The seaward lunette, with an irregular quadrilateral layout, functioned as an extension of the Llengua de Serp Bastion. It was guarded by a small detachment and featured independent quarters distributed around an open courtyard. A report dating from 1828 notes that it could accommodate from 76 to 86 men.
Prior to Cermeño’s intervention, the sector where the seaward lunette is now situated was part of the former Llengua de Serp demi-bastion. When his plan was implemented, a whole new bastion was built and the extreme end was converted into the lunette, an independent outwork.
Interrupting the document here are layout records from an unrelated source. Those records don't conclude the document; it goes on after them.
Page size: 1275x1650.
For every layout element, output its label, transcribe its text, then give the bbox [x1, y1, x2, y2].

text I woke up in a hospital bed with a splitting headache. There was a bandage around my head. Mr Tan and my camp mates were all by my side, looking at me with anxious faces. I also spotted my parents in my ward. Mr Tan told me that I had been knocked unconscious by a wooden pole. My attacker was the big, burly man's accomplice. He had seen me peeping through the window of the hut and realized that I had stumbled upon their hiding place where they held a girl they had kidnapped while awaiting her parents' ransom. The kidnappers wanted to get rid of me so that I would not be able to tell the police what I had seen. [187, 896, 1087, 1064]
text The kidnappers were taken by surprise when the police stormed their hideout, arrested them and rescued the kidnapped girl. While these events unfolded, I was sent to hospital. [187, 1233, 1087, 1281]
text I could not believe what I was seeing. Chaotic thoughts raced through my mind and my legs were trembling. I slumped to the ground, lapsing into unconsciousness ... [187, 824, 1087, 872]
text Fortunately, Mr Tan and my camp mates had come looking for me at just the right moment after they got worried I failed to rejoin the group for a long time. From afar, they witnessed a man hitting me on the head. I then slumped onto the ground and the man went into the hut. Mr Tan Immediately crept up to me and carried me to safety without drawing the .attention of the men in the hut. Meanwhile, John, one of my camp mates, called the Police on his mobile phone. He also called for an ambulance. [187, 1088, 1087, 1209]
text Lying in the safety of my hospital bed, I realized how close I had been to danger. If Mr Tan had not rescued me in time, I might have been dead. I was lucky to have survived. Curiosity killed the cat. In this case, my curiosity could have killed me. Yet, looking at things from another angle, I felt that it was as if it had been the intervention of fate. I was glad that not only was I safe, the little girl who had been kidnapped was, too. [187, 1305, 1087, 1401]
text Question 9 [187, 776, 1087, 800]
The defence of this area was completed by another lunette in the middle on the right-hand side.
In the early twentieth century, the gunpowder stored in the old Montjuïc magazine was moved to the one in the lunette. Although there is no record of what happened to this structure after the 1920s, it may well have been abandoned when the artillery in the castle were reduced to just four antiaircraft batteries located on the Sant Carles bastion and, later on, on the hornwork.
The area of the landward lunette was the weakest in the entire castle and so this was where work first started in 1753. During its useful life, the landward lunette protected the southern tip of the outer ward. The rooms inside were used as a guardhouse and an artillery magazine.
The structure has a pentagonal layout, the typical shape of a bastion, with a westward-facing angle. It is located inside the moat and accompanied the Llengua de Serp Bastion as a defensive structure. Like the seaward lunette, it had independent quarters for a small detachment allocated to its defence, which could accommodate between 144 and 124 men, according to a report from 1828. On top there are eight embrasures, intended to cover the facades against a possible attack on the castle in that sector.